Depending on the context, I suspect that 7-8 billion neurons could do the job of producing a fully capable human level of intelligence on a large variety of tasks, though this excludes most physical tasks.

Anonymous 0 Comments

Intelligence, the way I see it, is relative behavioral adaptive advantage. Put in a cockpit as a chess player, the faster you can figure out how to land the plane safely the smarter you are. Unless people know you were forced into that situation, in that moment you will be dumber to most people than a pilot in your stead until you prove to others you fit within the environmental niche by successfully landing the plane.

Now, efficiency, that has to do with energy and entropy, right? You need to efficiently perform the correct observations and actions in sequence before you’re awarded the title of intelligent. That means information has to travel at a resonant efficiency to each time window.

An entity that has a really large brain would necessarily have to have information travel a longer distance before actions can be performed, but there would be a variety of space to store actions at least. There are whales known for picking up right where they left off on songs they sang together a year prior. An entity with a really small brain would necessarily have information traveling very short distances prior to performing actions out of a very limited pool. Somewhere in the middle fits most of the niches we’re into.

Anonymous 0 Comments

Scotty: What kind of intelligent creatures could exist in a thing that small?

Spock: Intelligence does not necessarily require bulk, Mr Scott.

Anonymous 0 Comments

It is not just size but also organization of the brain (or its equivalent)….for example, birds have a better organized brain structure enabling them to do a lot more with a much smaller brain ([https://www.science.org/content/article/why-bird-brains-are-more-brilliant-anyone-suspected](https://www.science.org/content/article/why-bird-brains-are-more-brilliant-anyone-suspected))…It is also possible that there may be small organisms that can communicate (e.g. using light/other EM radiation) for a “swarm intelligence” that is decentralized and self-organized. And that’s just life as we know it….it’s possible that there is life as we don’t know it that is entirely different in every aspect (e.g. in patterns of electricity or plasma around a black hole) that does not live on planets and which we may not even recognize as life (and which may not recognize us) as our time scales are too different.

Anonymous 0 Comments

We simply, do not know. We can theorize all we want. But, as far as we understand, we only have as source organic DNA/RNA lifeforms.

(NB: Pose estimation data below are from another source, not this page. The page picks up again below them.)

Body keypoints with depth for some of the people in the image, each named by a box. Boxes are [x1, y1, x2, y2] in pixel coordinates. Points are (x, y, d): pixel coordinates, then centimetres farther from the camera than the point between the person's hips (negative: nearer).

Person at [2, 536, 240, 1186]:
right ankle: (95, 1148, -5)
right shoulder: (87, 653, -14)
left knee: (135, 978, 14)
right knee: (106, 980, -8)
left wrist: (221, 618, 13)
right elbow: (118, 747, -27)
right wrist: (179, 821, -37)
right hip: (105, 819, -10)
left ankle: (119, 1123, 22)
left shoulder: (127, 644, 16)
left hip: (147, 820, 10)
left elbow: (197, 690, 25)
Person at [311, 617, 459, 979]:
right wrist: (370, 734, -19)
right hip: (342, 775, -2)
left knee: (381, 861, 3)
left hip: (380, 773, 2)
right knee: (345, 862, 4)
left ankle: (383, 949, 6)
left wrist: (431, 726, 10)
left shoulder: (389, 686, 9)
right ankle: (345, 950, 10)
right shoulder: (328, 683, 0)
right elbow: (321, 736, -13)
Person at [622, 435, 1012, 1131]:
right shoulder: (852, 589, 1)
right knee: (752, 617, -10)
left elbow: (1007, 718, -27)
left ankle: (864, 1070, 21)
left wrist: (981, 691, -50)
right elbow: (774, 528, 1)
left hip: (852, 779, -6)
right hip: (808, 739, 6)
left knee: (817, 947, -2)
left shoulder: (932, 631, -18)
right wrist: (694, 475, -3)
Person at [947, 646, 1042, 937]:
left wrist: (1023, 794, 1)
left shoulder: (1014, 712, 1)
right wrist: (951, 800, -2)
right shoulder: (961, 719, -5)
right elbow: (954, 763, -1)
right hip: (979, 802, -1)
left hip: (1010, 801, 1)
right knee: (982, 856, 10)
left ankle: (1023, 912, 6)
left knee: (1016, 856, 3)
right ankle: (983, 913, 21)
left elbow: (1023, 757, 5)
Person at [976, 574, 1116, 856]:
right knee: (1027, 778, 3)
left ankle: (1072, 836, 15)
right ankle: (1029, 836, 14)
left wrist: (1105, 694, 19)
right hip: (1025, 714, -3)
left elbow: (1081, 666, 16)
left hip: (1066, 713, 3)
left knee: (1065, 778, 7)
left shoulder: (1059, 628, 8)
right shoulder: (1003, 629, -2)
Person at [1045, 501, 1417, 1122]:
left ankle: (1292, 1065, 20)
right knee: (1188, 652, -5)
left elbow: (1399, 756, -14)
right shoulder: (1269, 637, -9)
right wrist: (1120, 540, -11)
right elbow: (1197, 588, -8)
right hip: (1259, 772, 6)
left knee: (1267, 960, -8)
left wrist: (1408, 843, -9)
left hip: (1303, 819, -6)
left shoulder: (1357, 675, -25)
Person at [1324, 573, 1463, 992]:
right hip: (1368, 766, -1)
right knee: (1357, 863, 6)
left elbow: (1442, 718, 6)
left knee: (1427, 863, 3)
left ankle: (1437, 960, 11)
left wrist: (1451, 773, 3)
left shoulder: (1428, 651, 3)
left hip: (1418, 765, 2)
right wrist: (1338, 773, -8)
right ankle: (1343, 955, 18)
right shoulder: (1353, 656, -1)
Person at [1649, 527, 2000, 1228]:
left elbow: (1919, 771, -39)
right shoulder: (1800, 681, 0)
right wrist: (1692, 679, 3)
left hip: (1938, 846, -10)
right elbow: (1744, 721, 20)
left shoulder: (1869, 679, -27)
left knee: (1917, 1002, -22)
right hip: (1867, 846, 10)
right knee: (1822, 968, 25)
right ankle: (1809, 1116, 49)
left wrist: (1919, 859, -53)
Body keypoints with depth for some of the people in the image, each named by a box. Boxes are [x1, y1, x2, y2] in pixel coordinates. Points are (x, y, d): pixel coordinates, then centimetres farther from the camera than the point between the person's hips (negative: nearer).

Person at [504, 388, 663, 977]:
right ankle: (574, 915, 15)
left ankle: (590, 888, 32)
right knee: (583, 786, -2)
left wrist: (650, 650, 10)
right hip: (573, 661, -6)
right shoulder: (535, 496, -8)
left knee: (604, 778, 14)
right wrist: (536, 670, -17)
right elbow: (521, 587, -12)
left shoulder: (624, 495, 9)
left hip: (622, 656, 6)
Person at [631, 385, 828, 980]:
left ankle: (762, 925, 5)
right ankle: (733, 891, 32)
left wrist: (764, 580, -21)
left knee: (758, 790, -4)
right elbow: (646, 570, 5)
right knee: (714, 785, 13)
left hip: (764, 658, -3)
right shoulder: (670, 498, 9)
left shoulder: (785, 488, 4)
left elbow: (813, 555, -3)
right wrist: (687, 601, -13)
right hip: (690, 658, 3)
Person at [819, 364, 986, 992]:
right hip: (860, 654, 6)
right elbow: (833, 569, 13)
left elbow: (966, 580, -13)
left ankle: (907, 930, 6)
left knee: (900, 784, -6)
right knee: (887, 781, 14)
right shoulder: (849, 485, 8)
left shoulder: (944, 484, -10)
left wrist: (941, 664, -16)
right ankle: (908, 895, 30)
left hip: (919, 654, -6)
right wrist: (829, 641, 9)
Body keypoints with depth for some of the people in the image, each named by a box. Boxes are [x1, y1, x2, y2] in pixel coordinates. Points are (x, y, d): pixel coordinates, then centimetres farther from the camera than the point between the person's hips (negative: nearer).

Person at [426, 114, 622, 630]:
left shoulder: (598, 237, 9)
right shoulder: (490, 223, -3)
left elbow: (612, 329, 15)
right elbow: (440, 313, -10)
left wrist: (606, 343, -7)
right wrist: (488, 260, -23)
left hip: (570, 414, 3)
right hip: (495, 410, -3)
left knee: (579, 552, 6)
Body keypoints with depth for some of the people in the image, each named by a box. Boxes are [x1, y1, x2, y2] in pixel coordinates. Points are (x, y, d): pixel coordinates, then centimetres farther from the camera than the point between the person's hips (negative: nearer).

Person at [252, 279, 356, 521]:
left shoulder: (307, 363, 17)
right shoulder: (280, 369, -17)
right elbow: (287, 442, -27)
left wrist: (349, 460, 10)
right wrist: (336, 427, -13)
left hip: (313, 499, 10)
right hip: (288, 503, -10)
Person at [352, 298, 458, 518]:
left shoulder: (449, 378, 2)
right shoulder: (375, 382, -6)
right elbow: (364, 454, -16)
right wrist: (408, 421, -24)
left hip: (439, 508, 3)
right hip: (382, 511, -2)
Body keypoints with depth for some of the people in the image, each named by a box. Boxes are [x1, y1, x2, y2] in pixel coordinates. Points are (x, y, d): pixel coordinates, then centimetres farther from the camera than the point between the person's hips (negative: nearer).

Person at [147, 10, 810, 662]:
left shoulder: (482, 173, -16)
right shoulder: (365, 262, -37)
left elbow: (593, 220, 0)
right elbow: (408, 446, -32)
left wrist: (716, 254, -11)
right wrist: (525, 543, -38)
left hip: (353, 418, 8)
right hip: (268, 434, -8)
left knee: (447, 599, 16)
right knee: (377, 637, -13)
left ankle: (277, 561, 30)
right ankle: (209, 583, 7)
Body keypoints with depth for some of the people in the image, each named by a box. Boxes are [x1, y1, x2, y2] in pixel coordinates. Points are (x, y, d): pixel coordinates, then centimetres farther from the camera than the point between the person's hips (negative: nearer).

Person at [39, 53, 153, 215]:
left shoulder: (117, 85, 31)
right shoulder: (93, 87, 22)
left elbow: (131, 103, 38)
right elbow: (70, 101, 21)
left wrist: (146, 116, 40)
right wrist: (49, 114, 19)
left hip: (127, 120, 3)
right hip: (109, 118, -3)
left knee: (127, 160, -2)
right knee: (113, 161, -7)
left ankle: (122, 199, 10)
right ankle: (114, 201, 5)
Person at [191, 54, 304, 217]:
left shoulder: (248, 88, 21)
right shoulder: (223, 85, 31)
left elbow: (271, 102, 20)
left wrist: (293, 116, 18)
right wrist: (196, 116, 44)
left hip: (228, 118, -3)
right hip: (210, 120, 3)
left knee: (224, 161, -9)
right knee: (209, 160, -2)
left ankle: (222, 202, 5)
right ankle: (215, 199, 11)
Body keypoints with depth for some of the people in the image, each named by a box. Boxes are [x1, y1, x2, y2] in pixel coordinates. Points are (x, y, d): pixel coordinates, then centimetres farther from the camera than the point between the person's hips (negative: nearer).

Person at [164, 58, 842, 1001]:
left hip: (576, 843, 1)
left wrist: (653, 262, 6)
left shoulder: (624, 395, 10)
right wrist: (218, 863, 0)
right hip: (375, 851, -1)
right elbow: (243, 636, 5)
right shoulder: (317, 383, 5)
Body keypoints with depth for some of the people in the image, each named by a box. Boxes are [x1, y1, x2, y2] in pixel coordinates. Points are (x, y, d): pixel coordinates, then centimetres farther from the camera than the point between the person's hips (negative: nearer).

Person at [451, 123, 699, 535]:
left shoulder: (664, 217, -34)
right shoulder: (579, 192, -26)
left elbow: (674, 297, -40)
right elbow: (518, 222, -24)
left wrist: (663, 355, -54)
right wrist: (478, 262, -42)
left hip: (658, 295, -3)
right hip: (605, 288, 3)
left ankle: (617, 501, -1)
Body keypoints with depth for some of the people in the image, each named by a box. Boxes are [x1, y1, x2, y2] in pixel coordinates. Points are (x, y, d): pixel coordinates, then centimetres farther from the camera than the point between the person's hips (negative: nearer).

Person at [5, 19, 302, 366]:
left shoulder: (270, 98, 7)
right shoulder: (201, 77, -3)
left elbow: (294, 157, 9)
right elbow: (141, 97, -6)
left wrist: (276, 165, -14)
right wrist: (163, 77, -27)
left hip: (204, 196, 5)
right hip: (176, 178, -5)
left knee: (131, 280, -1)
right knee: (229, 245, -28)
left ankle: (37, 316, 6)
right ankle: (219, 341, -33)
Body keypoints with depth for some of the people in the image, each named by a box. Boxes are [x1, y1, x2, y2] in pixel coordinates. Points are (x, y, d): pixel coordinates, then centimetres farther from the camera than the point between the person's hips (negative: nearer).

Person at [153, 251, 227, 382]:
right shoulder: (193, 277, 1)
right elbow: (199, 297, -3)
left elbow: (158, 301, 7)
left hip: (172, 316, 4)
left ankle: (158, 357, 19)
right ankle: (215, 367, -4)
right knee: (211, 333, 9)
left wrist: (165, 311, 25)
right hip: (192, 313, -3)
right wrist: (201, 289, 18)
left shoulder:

Once we find life that is not “earthbound” we may start theorizing other permutations.

Anonymous 0 Comments

I heard a wonderful sci-fi story many years ago. We made contact with aliens and agreed a site and time for them to land. So the reception was set up for them to land on an airfield. We spoke to them as they were coming in. They said they were coming into land at the specified coordinates but could not see us. We could see that they were indeed coming down in the centre of the airfield, but we couldn’t see them. Then they said they hit water and we’re sinking fast and we’re drowning. Confused a member of the reception committee ran out to the centre of the airfield where they were supposed to be but all he could see were puddles.